→ Work instructions:
Below this line is a set of entries; quote exactly the lines from the line that contains "right elbow: (109, 133)" to the line that contains "left ear: (153, 96)", both lines included.

→ Extracted records:
----------------

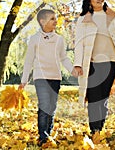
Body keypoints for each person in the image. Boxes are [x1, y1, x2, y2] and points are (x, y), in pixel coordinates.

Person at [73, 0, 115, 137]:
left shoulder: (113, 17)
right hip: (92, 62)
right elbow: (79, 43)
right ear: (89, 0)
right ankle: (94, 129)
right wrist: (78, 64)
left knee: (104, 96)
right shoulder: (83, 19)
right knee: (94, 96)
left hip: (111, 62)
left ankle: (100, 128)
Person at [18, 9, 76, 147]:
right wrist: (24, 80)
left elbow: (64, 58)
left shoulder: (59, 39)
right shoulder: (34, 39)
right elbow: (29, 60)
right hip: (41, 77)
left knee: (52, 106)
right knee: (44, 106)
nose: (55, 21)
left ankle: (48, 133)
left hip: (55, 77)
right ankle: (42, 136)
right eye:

----------------

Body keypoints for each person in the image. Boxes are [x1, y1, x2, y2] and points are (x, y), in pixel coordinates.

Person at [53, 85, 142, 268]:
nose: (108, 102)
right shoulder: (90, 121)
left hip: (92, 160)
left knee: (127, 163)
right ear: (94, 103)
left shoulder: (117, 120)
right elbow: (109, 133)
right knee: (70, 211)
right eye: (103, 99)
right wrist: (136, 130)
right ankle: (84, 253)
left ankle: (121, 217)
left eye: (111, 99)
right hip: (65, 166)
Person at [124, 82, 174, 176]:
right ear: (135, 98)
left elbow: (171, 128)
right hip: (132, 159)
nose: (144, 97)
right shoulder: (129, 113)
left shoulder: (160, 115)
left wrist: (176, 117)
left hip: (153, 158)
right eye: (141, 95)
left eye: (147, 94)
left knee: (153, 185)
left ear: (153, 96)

----------------

→ Response:
right elbow: (109, 133)
right knee: (70, 211)
right eye: (103, 99)
right wrist: (136, 130)
right ankle: (84, 253)
left ankle: (121, 217)
left eye: (111, 99)
right hip: (65, 166)
Person at [124, 82, 174, 176]:
right ear: (135, 98)
left elbow: (171, 128)
right hip: (132, 159)
nose: (144, 97)
right shoulder: (129, 113)
left shoulder: (160, 115)
left wrist: (176, 117)
left hip: (153, 158)
right eye: (141, 95)
left eye: (147, 94)
left knee: (153, 185)
left ear: (153, 96)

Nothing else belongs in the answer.